Very curious about the performance gains being hinted here: 19% for Golden Cove (vs. Cypress Cove), and 1.5X for Gracemont (vs. Skylake Atom?).

The 19% Golden Cove jump doesn't seem very impressive given Cypress Cove was a regression. As noted, it should've been measured against the newer Willow Cove (e.g. Tigerlake cores) for better indication.

As for Gracemont, 1.5X perf sounds great but how capable will be it for everyday tasks? E.g. if the Big/Performance core has to spin up for almost everything, then it won't be very useful. Furthermore Skylake was initially released in 2015 so 1.5X better after 6 years is way below Moore's Law.
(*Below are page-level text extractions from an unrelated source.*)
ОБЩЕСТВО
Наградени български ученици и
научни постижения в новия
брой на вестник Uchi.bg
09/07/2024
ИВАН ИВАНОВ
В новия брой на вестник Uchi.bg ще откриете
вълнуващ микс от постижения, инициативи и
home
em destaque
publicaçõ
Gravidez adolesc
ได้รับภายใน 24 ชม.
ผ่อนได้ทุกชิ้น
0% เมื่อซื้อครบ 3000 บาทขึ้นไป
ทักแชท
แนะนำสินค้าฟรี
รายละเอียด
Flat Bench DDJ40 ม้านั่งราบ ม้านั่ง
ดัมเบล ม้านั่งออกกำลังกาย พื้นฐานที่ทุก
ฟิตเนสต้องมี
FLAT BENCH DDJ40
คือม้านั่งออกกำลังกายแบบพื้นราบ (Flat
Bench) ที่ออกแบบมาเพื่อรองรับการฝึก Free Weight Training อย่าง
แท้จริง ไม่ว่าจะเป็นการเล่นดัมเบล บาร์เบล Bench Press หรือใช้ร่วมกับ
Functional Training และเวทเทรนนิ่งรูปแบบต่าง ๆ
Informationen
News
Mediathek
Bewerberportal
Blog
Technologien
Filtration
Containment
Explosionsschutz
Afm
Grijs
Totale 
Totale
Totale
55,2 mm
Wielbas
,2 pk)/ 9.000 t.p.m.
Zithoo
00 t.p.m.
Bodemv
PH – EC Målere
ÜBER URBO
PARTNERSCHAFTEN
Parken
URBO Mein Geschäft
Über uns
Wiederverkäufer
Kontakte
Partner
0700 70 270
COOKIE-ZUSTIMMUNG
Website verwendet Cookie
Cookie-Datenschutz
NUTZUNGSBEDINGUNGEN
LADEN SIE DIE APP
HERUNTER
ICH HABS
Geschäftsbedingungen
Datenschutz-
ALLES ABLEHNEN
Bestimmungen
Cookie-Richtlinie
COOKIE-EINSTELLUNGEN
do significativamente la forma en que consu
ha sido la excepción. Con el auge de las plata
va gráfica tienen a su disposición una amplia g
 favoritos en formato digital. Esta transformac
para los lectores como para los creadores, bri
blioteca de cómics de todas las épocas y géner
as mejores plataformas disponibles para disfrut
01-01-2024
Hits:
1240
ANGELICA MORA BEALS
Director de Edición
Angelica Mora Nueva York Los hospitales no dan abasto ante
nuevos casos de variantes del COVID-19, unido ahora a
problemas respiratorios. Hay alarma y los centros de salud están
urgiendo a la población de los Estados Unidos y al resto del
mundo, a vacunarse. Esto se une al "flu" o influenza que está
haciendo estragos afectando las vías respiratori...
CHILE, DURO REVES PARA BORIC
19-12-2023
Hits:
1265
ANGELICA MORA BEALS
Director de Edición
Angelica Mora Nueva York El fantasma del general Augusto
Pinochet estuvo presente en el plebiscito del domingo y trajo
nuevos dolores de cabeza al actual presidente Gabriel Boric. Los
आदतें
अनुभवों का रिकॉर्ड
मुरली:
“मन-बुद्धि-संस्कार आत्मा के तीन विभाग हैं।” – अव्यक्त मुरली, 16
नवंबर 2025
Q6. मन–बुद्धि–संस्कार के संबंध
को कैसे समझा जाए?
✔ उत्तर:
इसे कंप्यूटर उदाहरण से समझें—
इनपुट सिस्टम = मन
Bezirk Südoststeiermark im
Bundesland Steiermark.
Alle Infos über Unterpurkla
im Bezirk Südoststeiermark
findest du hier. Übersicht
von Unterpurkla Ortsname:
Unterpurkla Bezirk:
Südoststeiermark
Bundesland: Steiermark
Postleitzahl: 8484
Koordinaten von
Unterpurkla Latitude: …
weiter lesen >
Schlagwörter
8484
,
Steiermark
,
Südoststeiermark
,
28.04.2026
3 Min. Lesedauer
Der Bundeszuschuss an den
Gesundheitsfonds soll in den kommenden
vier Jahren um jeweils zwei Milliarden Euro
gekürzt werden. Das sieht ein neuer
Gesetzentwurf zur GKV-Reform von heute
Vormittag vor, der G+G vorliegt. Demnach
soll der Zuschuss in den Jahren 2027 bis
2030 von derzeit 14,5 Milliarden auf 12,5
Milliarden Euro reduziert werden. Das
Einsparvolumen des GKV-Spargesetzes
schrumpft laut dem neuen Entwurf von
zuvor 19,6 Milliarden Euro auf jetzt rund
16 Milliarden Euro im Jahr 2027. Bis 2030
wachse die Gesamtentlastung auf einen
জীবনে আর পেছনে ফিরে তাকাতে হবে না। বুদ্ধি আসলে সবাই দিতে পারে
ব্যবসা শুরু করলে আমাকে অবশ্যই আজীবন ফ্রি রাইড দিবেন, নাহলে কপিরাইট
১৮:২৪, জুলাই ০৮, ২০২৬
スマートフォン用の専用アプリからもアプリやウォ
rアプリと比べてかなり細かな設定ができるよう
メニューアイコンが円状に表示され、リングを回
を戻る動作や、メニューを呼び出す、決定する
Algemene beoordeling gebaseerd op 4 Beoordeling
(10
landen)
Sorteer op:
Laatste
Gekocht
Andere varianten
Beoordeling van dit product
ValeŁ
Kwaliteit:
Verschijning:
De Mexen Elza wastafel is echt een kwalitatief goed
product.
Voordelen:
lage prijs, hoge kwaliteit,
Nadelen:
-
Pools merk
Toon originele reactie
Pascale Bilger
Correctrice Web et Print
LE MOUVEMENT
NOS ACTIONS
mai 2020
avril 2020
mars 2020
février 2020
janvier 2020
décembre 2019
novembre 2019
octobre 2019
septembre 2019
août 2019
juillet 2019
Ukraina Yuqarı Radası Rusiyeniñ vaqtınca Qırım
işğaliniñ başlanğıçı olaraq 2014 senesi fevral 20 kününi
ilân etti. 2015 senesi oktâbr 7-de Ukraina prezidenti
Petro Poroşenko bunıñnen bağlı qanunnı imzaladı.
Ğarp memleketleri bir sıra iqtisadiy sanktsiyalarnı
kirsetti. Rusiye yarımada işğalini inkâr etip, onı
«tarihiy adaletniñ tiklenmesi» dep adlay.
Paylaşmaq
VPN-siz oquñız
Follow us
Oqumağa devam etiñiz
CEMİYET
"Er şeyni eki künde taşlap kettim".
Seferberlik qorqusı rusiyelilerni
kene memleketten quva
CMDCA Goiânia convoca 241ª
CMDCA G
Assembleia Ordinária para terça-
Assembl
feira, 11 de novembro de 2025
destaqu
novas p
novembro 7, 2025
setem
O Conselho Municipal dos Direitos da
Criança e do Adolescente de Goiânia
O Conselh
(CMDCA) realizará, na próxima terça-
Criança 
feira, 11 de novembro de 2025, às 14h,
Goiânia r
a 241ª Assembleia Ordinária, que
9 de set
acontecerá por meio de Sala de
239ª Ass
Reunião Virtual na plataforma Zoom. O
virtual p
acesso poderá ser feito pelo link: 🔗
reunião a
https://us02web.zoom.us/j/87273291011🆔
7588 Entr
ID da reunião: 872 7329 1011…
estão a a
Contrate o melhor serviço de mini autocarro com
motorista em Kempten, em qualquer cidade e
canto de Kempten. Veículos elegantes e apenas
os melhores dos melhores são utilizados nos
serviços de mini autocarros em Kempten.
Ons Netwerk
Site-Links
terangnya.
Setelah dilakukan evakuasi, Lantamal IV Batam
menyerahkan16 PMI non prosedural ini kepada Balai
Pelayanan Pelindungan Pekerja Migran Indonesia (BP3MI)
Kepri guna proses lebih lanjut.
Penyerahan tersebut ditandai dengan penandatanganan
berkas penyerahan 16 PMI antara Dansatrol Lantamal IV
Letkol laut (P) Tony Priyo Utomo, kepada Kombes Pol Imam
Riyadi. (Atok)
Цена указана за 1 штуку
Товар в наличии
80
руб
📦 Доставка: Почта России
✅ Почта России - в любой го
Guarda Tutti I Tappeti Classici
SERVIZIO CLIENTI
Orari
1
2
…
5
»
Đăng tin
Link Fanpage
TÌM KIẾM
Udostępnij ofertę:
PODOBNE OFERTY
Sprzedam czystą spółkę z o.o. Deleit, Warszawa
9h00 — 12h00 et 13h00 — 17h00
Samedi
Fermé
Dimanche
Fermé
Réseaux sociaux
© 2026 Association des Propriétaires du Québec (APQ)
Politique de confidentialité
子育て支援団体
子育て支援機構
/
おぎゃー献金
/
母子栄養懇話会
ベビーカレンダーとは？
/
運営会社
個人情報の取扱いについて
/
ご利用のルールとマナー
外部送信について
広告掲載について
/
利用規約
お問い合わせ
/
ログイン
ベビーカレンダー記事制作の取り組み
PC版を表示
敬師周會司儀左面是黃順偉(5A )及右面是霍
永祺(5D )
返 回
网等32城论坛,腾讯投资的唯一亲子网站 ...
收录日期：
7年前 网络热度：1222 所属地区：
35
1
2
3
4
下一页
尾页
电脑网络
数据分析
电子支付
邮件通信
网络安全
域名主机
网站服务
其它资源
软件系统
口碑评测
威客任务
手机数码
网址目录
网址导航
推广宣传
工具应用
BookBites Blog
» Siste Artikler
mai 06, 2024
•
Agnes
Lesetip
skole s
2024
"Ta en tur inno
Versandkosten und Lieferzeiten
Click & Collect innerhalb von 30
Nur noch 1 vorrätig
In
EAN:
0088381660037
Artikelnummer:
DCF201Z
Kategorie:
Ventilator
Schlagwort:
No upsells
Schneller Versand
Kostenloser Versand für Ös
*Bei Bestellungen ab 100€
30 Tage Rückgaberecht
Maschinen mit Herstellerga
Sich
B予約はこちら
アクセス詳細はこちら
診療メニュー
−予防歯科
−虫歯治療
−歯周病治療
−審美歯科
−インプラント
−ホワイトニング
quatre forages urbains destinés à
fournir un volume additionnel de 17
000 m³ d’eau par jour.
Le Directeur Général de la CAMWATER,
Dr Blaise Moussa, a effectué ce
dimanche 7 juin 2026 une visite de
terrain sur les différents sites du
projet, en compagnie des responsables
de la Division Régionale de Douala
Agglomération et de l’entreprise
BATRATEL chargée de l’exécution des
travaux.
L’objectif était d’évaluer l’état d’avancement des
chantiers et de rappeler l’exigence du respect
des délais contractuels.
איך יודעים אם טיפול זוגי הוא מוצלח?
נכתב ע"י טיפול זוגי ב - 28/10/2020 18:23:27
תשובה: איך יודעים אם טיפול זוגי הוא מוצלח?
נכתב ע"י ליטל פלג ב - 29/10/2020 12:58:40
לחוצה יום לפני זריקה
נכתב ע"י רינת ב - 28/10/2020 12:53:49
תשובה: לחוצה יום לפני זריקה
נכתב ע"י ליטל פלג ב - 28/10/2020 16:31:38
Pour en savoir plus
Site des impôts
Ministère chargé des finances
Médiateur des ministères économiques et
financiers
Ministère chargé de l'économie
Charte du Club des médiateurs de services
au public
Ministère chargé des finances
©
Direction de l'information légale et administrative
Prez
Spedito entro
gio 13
Skylake is not an Atom. Gracemont is post-Tremont, the current generation of Atom. Tremont and Gracemont have several interesting properties for systems programmers, including UMWAIT which allows a user-mode program to wait for a write to a given address, and a huge shared L2 cache that all cores can access in 17 cycles. The former have apparently been ported to the new Cove high-performance cores, which will unlock some really neat abilities.

I've long wanted a consumer Tremont part, without any of that Cove junk, because I think it is really offering something unique to the programmer. If I have to buy a hybrid CPU to get it, I guess that's fine.